Posted to user@arrow.apache.org by Yifei Yang <yi...@eng.ucsd.edu> on 2020/08/07 18:10:09 UTC

[C++] Question about TableBatchReader

Hello,

I'm using TableBatchReader to process tables. I wonder is there any way to
set the batch size or the number of tuples in a record batch? Sometimes a
batch only contains tens of tuples, which slows down the processing a lot.
I tried TableBatchReader::set_chunksize(), but got no change. Thanks!

Re: [C++] Question about TableBatchReader

Posted by Wes McKinney <we...@gmail.com>.
TableBatchReader doesn't do any array concatenation -- it only
iterates through each chunk of the table that can be represented in a
RecordBatch. When the columns of the table have different chunk
layouts this can result in small batches.

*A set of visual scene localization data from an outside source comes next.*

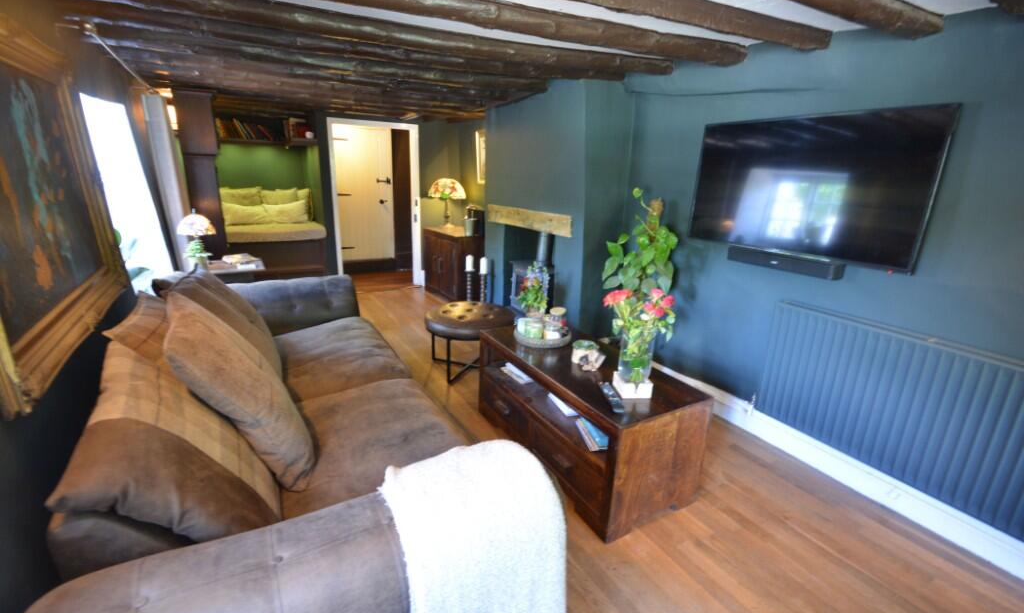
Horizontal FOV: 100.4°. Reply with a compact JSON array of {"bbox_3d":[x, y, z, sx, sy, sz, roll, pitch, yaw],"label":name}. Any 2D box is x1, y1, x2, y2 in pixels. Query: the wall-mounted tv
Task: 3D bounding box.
[{"bbox_3d":[1.337,-0.565,2.022,0.060,0.616,1.045,-7,18,-29],"label":"wall-mounted tv"}]

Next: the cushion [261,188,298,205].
[{"bbox_3d":[-2.950,-1.291,5.459,0.430,0.420,0.140,-7,7,-29],"label":"cushion"}]

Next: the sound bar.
[{"bbox_3d":[1.411,-0.243,2.249,0.100,0.075,0.545,-8,19,-29],"label":"sound bar"}]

On Fri, Aug 7, 2020 at 1:10 PM Yifei Yang <yi...@eng.ucsd.edu> wrote:
>
> Hello,
>
> I'm using TableBatchReader to process tables. I wonder is there any way to set the batch size or the number of tuples in a record batch? Sometimes a batch only contains tens of tuples, which slows down the processing a lot. I tried TableBatchReader::set_chunksize(), but got no change. Thanks!